# Goal of the exercise
Output only the lines below that start at the line containing "To learn the" and end at the line containing "To keep things", with both ends kept.
═════ Provided records
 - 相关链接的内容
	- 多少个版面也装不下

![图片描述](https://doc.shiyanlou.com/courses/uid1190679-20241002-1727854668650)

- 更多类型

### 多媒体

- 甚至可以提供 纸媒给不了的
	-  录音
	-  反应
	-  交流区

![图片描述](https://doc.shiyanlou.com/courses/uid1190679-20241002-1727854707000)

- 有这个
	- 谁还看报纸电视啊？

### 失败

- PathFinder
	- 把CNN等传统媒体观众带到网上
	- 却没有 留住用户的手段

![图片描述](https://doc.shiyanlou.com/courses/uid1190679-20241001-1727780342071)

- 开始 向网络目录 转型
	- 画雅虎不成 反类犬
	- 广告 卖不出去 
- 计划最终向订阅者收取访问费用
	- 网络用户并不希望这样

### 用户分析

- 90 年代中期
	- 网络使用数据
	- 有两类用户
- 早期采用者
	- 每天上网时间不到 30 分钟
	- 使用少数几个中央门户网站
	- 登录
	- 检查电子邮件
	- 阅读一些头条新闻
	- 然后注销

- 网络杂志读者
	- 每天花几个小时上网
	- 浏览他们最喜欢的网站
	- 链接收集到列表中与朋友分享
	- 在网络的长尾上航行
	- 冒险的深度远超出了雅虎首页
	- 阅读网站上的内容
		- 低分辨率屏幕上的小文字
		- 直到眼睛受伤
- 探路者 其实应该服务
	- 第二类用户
══════════
═════ Provided records
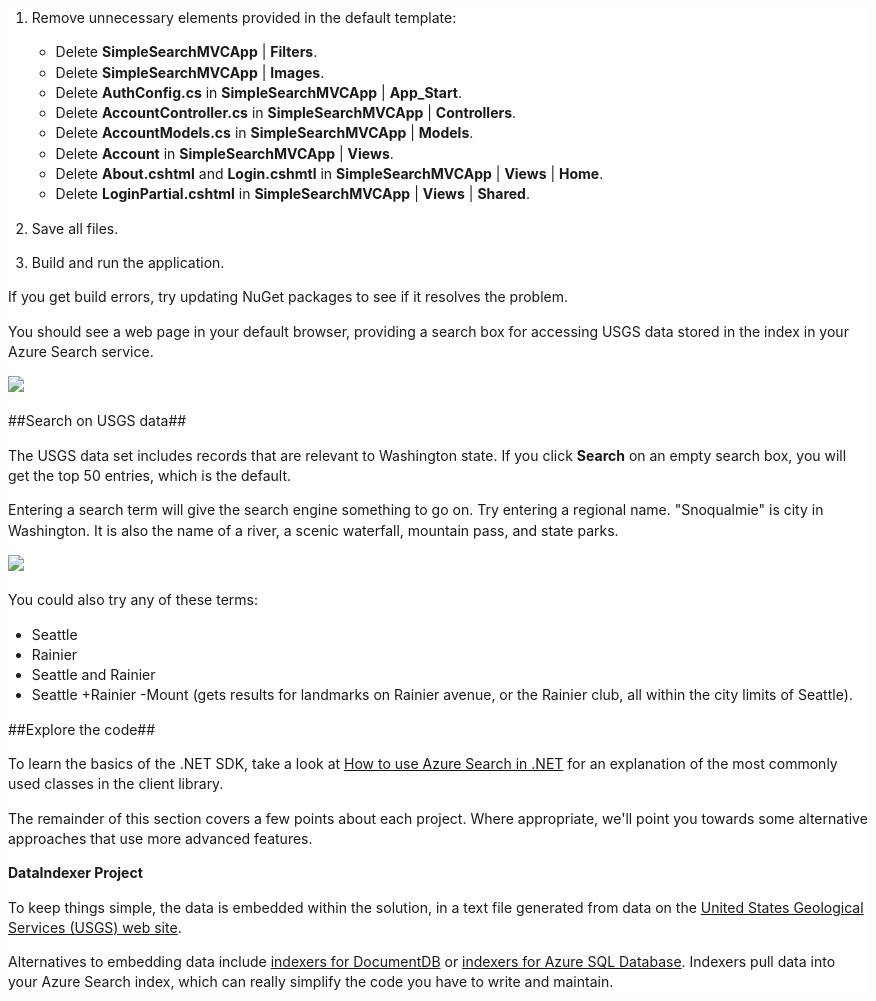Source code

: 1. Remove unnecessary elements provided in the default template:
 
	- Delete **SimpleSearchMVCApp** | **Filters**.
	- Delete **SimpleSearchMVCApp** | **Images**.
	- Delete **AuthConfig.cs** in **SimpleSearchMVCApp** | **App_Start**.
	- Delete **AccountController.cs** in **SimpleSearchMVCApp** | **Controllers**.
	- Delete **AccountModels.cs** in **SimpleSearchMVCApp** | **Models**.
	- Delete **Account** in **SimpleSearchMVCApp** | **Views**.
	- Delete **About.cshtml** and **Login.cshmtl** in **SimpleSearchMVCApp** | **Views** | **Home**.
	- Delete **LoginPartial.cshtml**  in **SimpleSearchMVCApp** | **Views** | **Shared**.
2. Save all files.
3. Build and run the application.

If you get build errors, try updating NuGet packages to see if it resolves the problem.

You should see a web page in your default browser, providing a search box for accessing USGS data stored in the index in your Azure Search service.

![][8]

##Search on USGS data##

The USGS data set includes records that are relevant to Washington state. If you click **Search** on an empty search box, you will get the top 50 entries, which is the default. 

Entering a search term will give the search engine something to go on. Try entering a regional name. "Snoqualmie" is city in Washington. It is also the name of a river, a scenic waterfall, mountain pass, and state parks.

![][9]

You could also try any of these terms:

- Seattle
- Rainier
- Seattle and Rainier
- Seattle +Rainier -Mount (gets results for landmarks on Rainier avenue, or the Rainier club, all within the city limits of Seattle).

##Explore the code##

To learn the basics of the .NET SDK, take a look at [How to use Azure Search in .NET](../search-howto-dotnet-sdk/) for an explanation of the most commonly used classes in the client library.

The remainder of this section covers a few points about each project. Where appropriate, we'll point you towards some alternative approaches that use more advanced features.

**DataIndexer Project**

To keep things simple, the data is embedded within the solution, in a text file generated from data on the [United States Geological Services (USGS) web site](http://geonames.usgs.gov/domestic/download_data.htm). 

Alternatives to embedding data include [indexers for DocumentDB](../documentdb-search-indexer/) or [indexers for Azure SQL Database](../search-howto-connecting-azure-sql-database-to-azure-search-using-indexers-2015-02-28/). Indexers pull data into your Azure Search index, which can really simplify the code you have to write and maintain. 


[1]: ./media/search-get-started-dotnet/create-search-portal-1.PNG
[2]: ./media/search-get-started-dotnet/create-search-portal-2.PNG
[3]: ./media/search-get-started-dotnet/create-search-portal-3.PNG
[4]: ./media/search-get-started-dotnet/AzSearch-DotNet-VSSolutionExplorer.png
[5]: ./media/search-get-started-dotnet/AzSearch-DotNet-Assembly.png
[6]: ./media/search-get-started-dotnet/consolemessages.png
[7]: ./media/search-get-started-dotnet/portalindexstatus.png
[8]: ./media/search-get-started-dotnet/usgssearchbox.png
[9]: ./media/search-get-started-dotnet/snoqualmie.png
══════════
# Task result
To learn the basics of the .NET SDK, take a look at [How to use Azure Search in .NET](../search-howto-dotnet-sdk/) for an explanation of the most commonly used classes in the client library.

The remainder of this section covers a few points about each project. Where appropriate, we'll point you towards some alternative approaches that use more advanced features.

**DataIndexer Project**

To keep things simple, the data is embedded within the solution, in a text file generated from data on the [United States Geological Services (USGS) web site](http://geonames.usgs.gov/domestic/download_data.htm). 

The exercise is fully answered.